- Task to complete: Restate the listing word for word; omit the images.

*** Information provided Section Begins ***

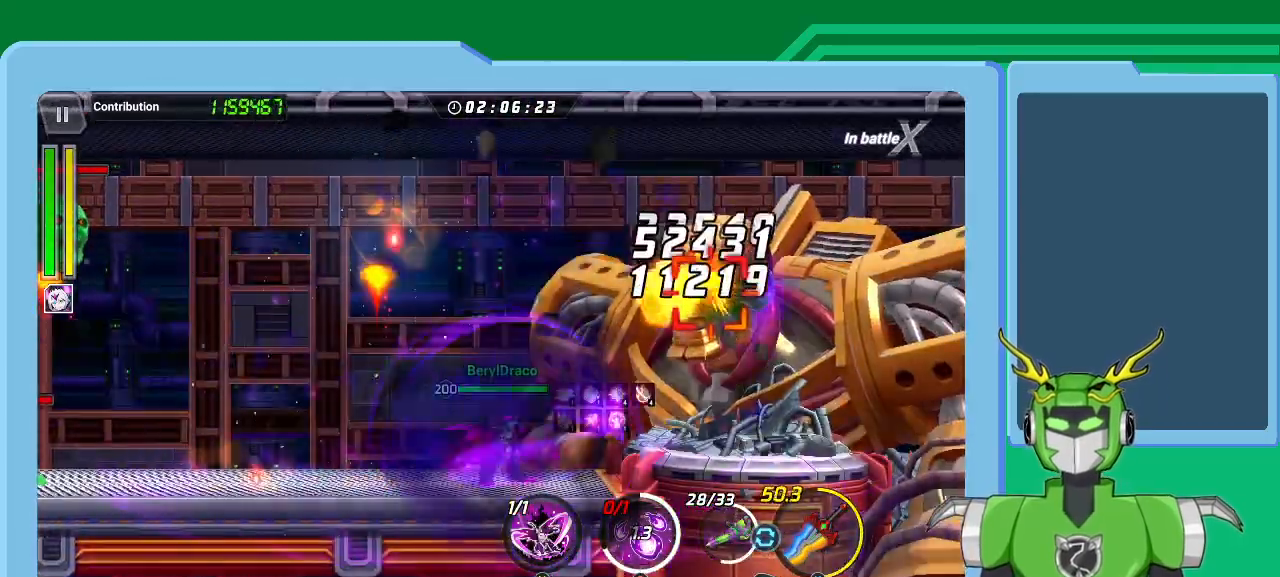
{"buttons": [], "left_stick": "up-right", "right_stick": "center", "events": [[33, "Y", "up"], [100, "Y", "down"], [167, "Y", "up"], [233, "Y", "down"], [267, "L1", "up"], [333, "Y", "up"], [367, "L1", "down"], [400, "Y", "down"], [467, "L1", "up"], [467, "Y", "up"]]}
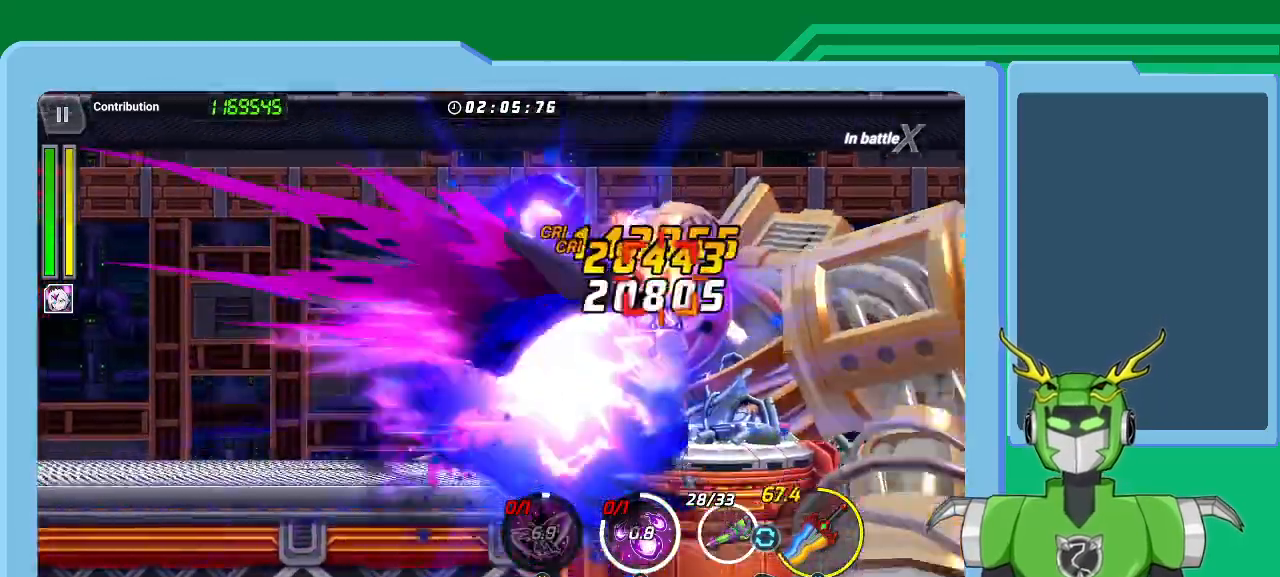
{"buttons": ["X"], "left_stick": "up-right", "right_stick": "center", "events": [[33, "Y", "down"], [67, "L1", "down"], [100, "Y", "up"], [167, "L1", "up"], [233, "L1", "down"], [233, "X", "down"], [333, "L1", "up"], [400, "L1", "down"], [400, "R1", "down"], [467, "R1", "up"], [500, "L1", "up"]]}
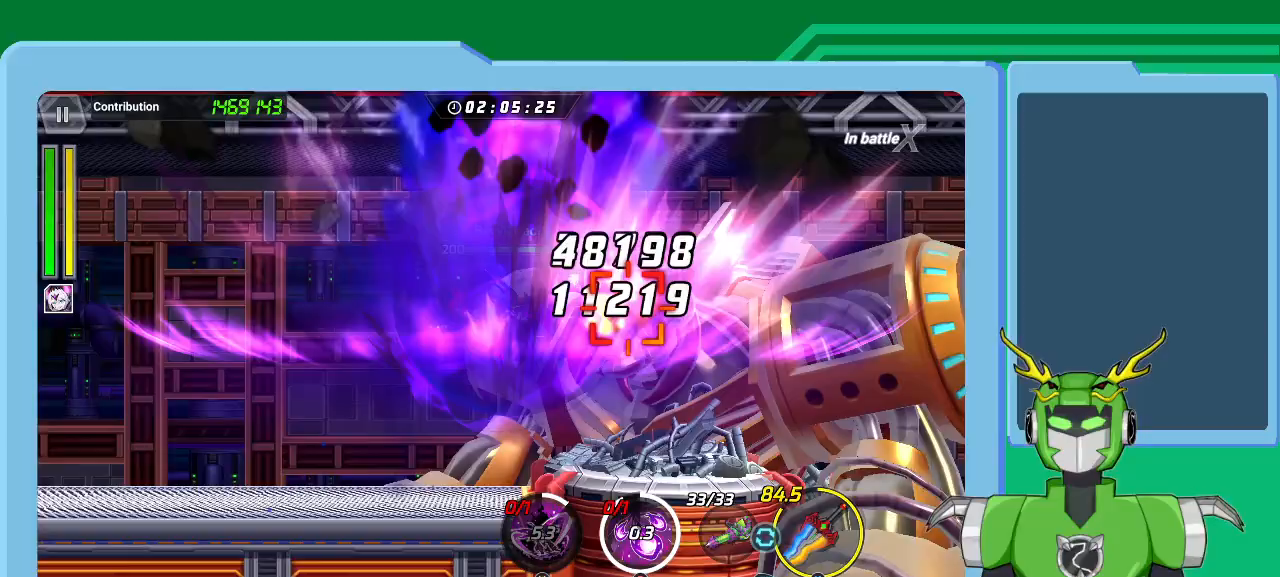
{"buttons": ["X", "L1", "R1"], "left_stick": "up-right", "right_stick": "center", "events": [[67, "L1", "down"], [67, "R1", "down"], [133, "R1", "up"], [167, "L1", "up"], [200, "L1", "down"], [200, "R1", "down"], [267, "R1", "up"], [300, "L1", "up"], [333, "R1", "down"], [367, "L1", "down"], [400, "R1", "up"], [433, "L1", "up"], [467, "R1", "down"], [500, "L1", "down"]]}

*** Information provided Section Ends ***

- Output for this task:
{"buttons": [], "left_stick": "up-right", "right_stick": "center", "events": [[33, "Y", "up"], [100, "Y", "down"], [167, "Y", "up"], [233, "Y", "down"], [267, "L1", "up"], [333, "Y", "up"], [367, "L1", "down"], [400, "Y", "down"], [467, "L1", "up"], [467, "Y", "up"]]}
{"buttons": ["X"], "left_stick": "up-right", "right_stick": "center", "events": [[33, "Y", "down"], [67, "L1", "down"], [100, "Y", "up"], [167, "L1", "up"], [233, "L1", "down"], [233, "X", "down"], [333, "L1", "up"], [400, "L1", "down"], [400, "R1", "down"], [467, "R1", "up"], [500, "L1", "up"]]}
{"buttons": ["X", "L1", "R1"], "left_stick": "up-right", "right_stick": "center", "events": [[67, "L1", "down"], [67, "R1", "down"], [133, "R1", "up"], [167, "L1", "up"], [200, "L1", "down"], [200, "R1", "down"], [267, "R1", "up"], [300, "L1", "up"], [333, "R1", "down"], [367, "L1", "down"], [400, "R1", "up"], [433, "L1", "up"], [467, "R1", "down"], [500, "L1", "down"]]}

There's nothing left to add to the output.